Fortunately, something compelling is exactly what you can expect from Dr. G.
“I think your question in a broader sense touches on that–what keeps us going?” he said.
Exactly. What’s a charming man like Bruce–crisp-collared and stylish, with Matisse on the walls of his office, affable, serene, well spoken, and steely-eyed–doing in a place like this? Why treat cancer? Why not throw up your hands and go sell real estate? Adopt a pet and collect some more Matisse. Travel, die happy.
Because he made a promise.
It goes like this: Society “confers upon physicians a tremendous amount of privilege,” meaning physicians “get to work with people in a way that not many other people get to do.” To Bruce, that privilege comes at a cost. He has to spend his career walking the line between chivalry and egotism, always making sure to “respect that privilege,” but also making sure to never let it go to his head. For an example of him actively doing it, go to around 52 seconds in his “On Being a Physician” video. “Curing somebody is a phenomenal feeling,” he says as he arches his eyebrows like somebody just offered him dessert and a back massage. “But I think we have to be careful with that too. You can easily have your ego…you can easily get carried away.”
The lacunae that punctuate Bruce’s speech draw his chosen sentiments into broad moral themes sketched to seem plain and honest. He is just as expressive in his fits of silence as he is when he speaks from the heart. Maybe that part of his personality is the part that likes French impressionism, which produces the optical impression of detail where there are only strokes of paint, or no strokes of paint, and a picture as vivid as your mind allows.
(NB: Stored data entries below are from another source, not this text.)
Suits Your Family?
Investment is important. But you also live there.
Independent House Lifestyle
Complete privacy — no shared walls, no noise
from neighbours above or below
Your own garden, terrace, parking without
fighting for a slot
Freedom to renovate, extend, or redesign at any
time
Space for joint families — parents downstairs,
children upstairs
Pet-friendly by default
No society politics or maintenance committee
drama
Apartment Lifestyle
The language he uses to describe his thoughts and responsibilities is more often normative than personal. He was never reflecting only on what keeps him going as a medical oncologist. From the very beginning, it was we. “What keeps us going?” he asked. “There are so many things that can inspire you to keep going. And I think that’s true of all of us.” “We are still servants of the people we‘re taking care of.” The community of servants to which he belongs is the source of his inclusivity. Bruce, as dedicated as he is to curing patients, feels as if there’s a kind of art to being a doctor. Like many other arts, the most exciting part is the pursuit of what to do with it. What does it mean to be one of these people with the power to save lives?
And what does it mean to be one of these people who can’t always use that power when they want to?
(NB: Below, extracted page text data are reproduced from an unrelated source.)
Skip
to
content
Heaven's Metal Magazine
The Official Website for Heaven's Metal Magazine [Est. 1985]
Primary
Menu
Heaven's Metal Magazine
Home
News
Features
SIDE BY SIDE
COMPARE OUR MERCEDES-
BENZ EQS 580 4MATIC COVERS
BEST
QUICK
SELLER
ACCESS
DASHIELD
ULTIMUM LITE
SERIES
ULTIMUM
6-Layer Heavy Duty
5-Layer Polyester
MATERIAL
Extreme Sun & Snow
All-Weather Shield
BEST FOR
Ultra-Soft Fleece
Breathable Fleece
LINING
“It is difficult. We do cure people, but many people we don’t.” Bruce glided into the subject comfortably. It’s a part of the mantle he took up with the Hippocratic oath, and he has been living with it as his albatross for years. He knows its weight.
“It isn’t always a depressing thing to be involved with,” he told me. “The way I look at it is it’s almost a privilege to be involved with their life, at the end of their life.”
There’s that privilege again. By counting everything as a privilege to be upheld and rightly deserved, Bruce avoids the rust that can dull him as a man of science. It also ensures that every time he has to break bad news, something he describes as “the hardest part of his job,” he feels it.
“You have a role in determining how that period of their life plays out,” he said. What we tend to forget is that caring for someone who will certainly die is not like awarding a lesser version of medical care to a subject who has become unworthy of the hunt for a cure. From talking to Bruce, I learned that it’s really the same for all patients. Doctors, by enrolling in their practices, are transported directly to crucial moments in the lives of the sick. Each moment is crucial for its own reason, and each doctor “thinks a lot about that”–”that” being “how best to proceed.” Patients all get everything from their doctors. Everything.
Bruce’s fascination with not just his medical profession, but the medical profession, applies to the future of oncology as well as its day-to-day ethics. “I always joke I’d like to be here 200 years from now to see how disease is managed,” he said. “It’s just going to be vastly different than anything we do right now. Vastly.”
I have a feeling that Bruce will get his wish, even if he’s long gone after 200 years. As long as there are doctors who remain committed to the “we,” the “us,” of medicine, as long as men and women seek to shirk their egos and live nobly, to treat and cure and see the departed across the Styx, there will be a Bruce around.